I set a goal to visit Nehemiah’s wall in Jerusalem.
I read the leadership book, “Hand Me Another Brick” by Charles Swindoll, and was impressed by the leadership and work of Nehemiah (an old testament character in the Bible – read up, if you get the opportunity). I wanted to see what he led his people to build, so when the opportunity to tour Israel was offered, I took it.
We arrived in Israel on the day of Yitzhak Rabin’s funeral (you may remember that he was assassinated in November 1995 – interestingly enough, Rabin’s father’s name was Nehemiah… random, but true). Read up on Rabin, if you haven’t already. The streets were very crowded because so many people were in town for the funeral, and I was surprised to see all the twenty-somethings carrying weapons (military service), but dressed in civilian clothes.
We toured through many parts of Israel and Jordan. Bethlehem was going to be turned over to the Palestinians the next month, so there was a bit of tension while we were there. I also remember twisting through road blocks around Jericho as we passed through the area where Yasser Arafat lived (I was able to look into his compound without getting shot). I was able to ride a Camel while in Jericho (another goal). Most of the rest of Israel was pretty stress free. We rode out a storm (that came out of nowhere – very biblical) on the Sea of Galilee, waded in the Jordan River, and went swimming (well, floating) in the Dead Sea.

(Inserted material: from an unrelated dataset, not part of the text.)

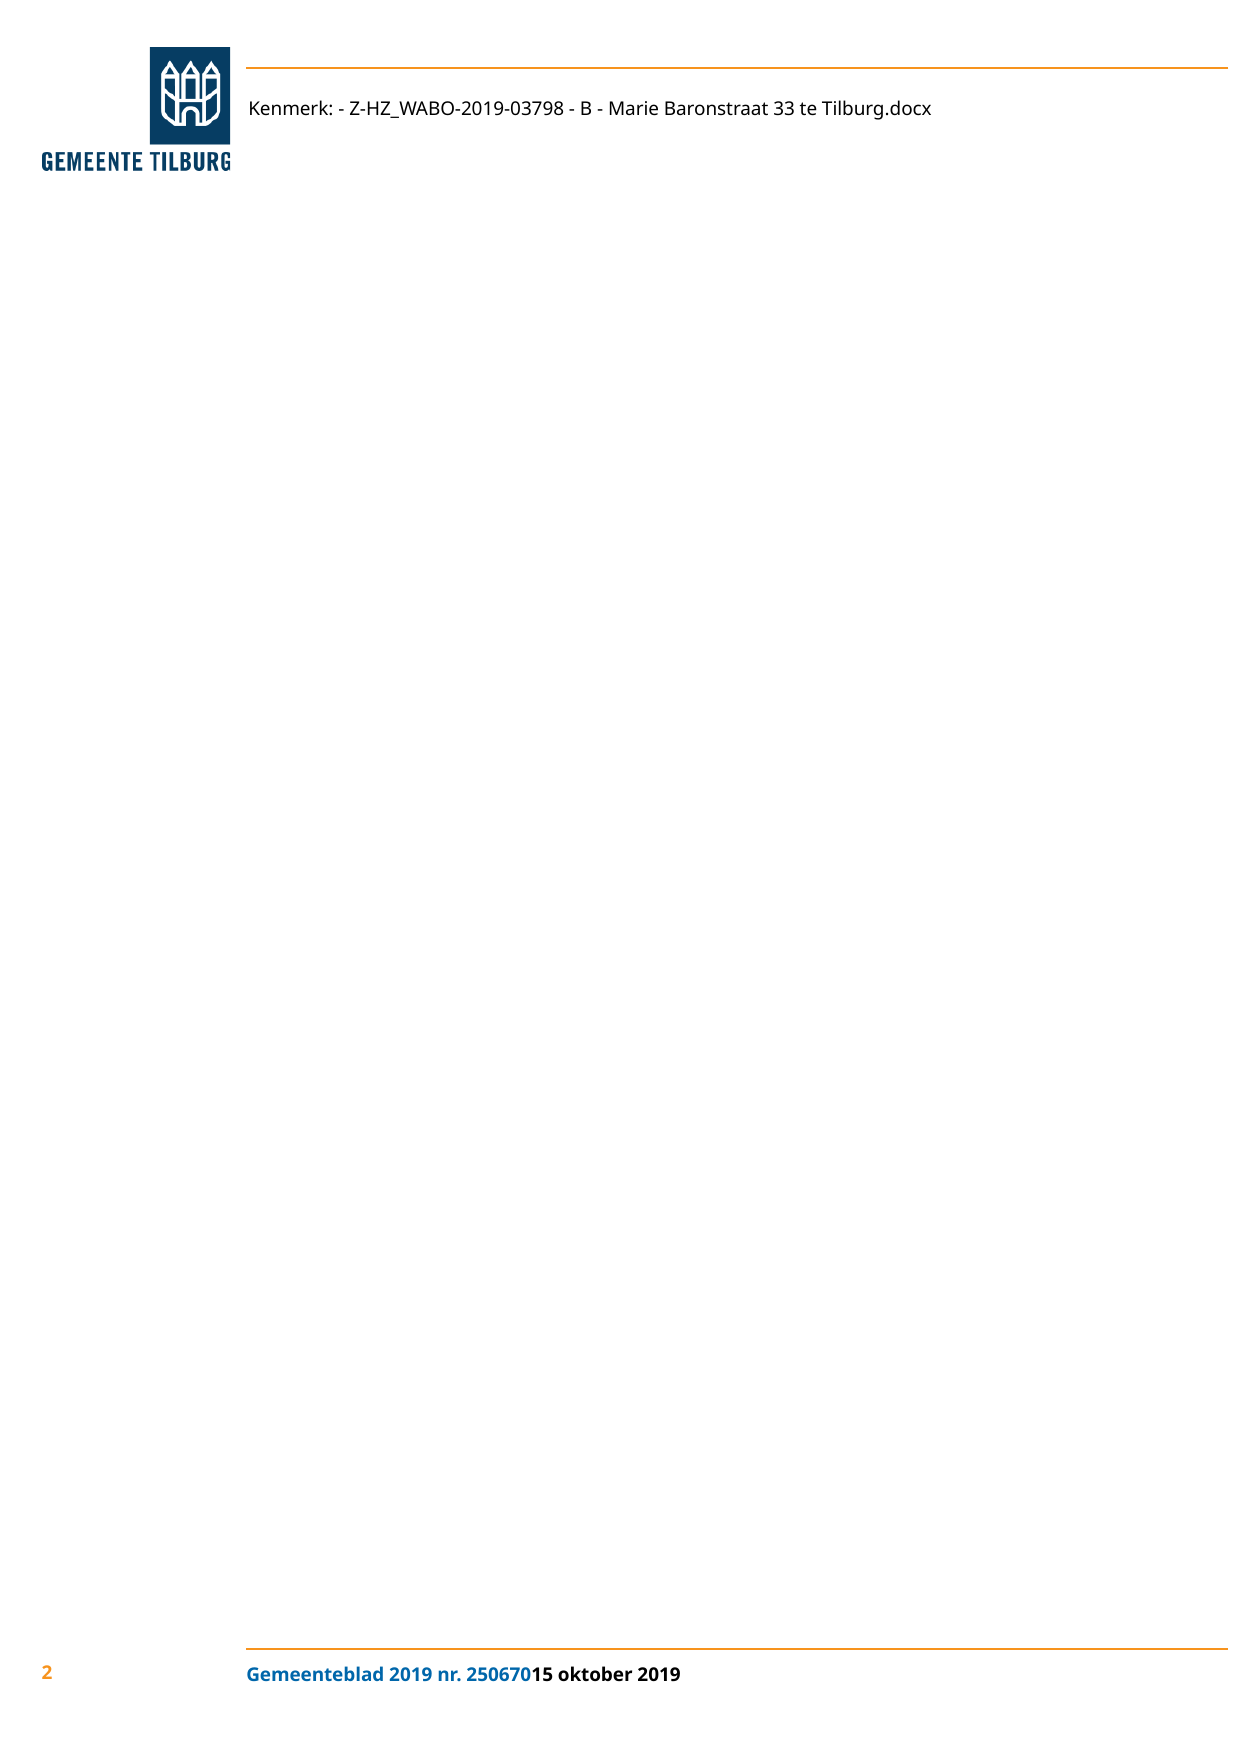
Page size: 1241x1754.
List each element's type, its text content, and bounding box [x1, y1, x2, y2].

picture [41, 47, 231, 172]
text Kenmerk: - Z-HZ_WABO-2019-03798 - B - Marie Baronstraat 33 te Tilburg.docx [248, 95, 1152, 121]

We were able to visit the Holocaust Museum, the Western Wall, the Mount of Olives, and many other sights while in Jerusalem. An interesting note; while in Israel, we hooked up with a tour group. Since the tour group did not have any religious affiliation, the tour guide took us to all of the famous sites – there are unique Catholic, Orthodox, and Christian sites for most events in the life of Christ. Apparently, over 2,000 years, each group has decided which sites work for them.
The Western Wall (I think I used to hear it referred to as the Wailing Wall), was part of the outer wall of the Temple, is the only part of the Temple that wasn’t destroyed in 70C.E., and is the closest you can get to “the dwelling place of God.” You will see, in the photo below, an archway – within is a very nice library.
While in Jerusalem, I let the tour guide know that I wanted to see Nehemiah’s wall and he said he would let me know when we were close. During our tour of the old city, he told me that during our shopping time he would give me directions… he did. I followed them down a couple of streets and down some steps until I was well under street level. I saw a pane of glass near the floor and through the glass I could see part of a wall – just about all that was left of Nehemiah’s magnificent wall (you should really read the story). Jerusalem has been torn down and rebuilt so many times that the people didn’t try to clear rubble, they just built the new walls and buildings on top of the rubble – hence, all the archaeological digs that constantly take place in and around Jerusalem. So, Nehemiah’s wall is way below ground and even the Western Wall is below street level (look at the top of the Western Wall photo and you will see a white building – that is, more or less, street level).
It was a fun and fascinating trip. I was able to complete a couple of items on my list and gain a better understanding of current (well… at the time) and biblical events in Israel. All in all – well worth it.